Abstract
Purpose
We evaluated the accuracy of magnetic resonance imaging in determining the size and shape of localized prostate cancer.
Materials and Methods
The subjects were 114 men who underwent multi-parametric magnetic resonance imaging before radical prostatectomy with patient specific mold processing of the specimen from 2013 to 2015. T2-weighted images were used to contour the prostate capsule and cancer suspicious regions of interest. The contours were used to design and 3-dimentional print custom molds, which permitted alignment of excised prostates with magnetic resonance imaging scans. Tumors were reconstructed in 3 dimensions from digitized whole mount sections. Tumors were then matched with regions of interest and the relative geometries were compared.
Results
Of the 222 tumors evident on whole mount sections 118 had been identified on magnetic resonance imaging. For the 118 regions of interest mean volume was 0.8 cc and the longest 3-dimensional diameter was 17 mm. However, for matched pathological tumors, of which most were Gleason score 3 + 4 or greater, mean volume was 2.5 cc and the longest 3-dimensional diameter was 28 mm. The median tumor had a 13.5 mm maximal extent beyond the magnetic resonance imaging contour and 80% of cancer volume from matched tumors was outside region of interest boundaries. Size estimation was most accurate in the axial plane and least accurate along the base-apex axis.
Conclusions
Magnetic resonance imaging consistently underestimates the size and extent of prostate tumors. Prostate cancer foci had an average diameter 11 mm longer and a volume 3 times greater than T2-weighted magnetic resonance imaging segmentations. These results may have important implications for the assessment and treatment of prostate cancer.
Keywords: prostatic neoplasms, magnetic resonance imaging, diagnostic errors, pathology, surgical, image processing, computer-assisted
Multiparametric MRI has become a valuable tool in the diagnosis of CaP.1 Although most large, high grade cancers are visible on mpMRI, intermediate grade and low volume cancers are often difficult to identify.2 Furthermore, the usefulness of MRI for determining the true size and shape of a tumor remains incompletely characterized.

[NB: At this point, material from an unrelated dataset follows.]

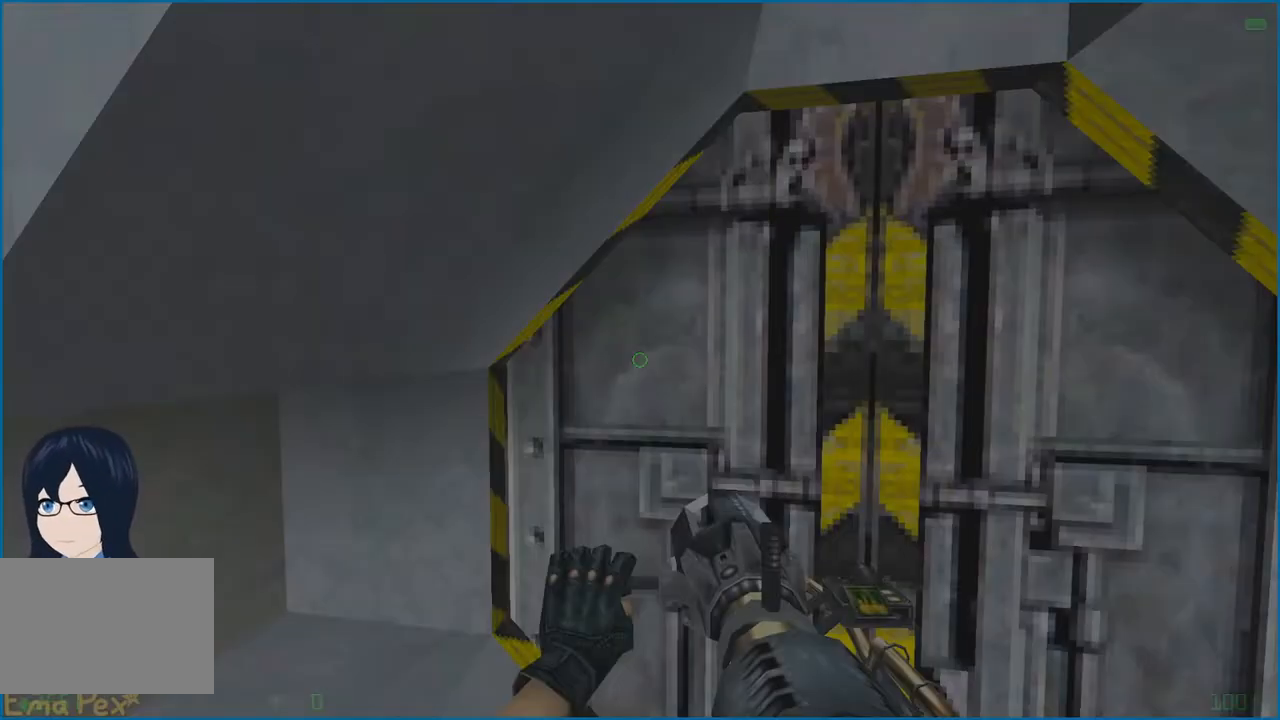
{"keys": ["s"], "mouse": [], "events": [[60, "d", "down"], [100, "w", "down"], [140, "d", "up"], [340, "w", "up"], [440, "s", "down"]]}
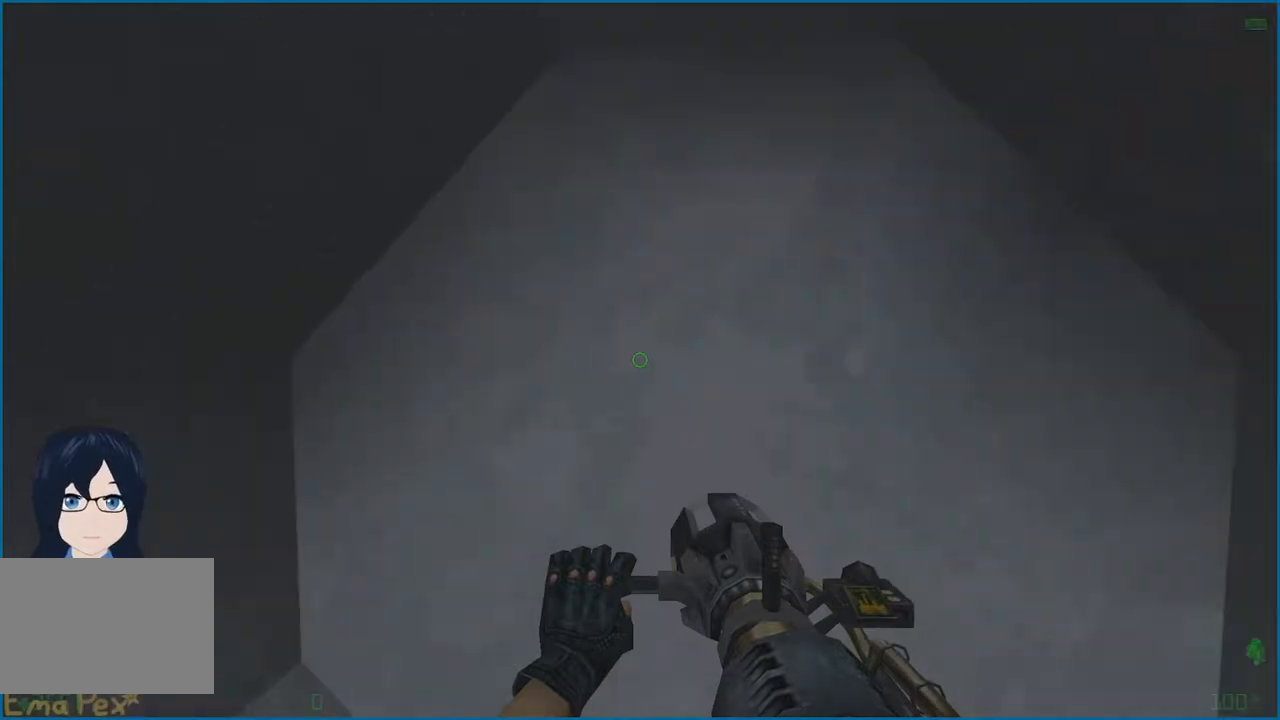
{"keys": [], "mouse": [], "events": [[260, "s", "up"]]}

Prior studies evaluating the accuracy of prostate MRI have largely relied on subjective methods to correlate whole mount histopathology slides with MRI. Since the gland is conventionally sliced posterior side down, the cutting plane may not reflect the imaging plane. Furthermore, prostate shape can be deformed by imaging coils, surgical resection and histopathology tissue processing.3–5 Even when image analysis software is used,6,7 the histological location relative to MRI can be confounded by variability in specimen sectioning.5,8 Thus, whole mount pathology slides may depict a different depth, angle and prostate shape from in vivo images.
In an attempt to improve registration accuracy guides or templates have been used to acquire uniform slices8–10 but this approach does not assure correct orientation of the specimen. Ex vivo MRI of specimens has also been done but only in a small number of cases.11,12 Turkbey et al first described the use of 3D printed, patient specific molds,13,14 which hold excised prostates in the same shape and orientation observed in vivo. Some prior work indicates that MRI provides an overestimate of tumor volume,15,16 although these studies were based on older technologies and did not use software registration. More recent publications indicate the opposite, that is that actual tumor volume may be up to 150% of the MRI estimate.14,17,18 Due to variations in imaging technology, contouring procedure and data analysis, available volume correlation studies have yielded conflicting results.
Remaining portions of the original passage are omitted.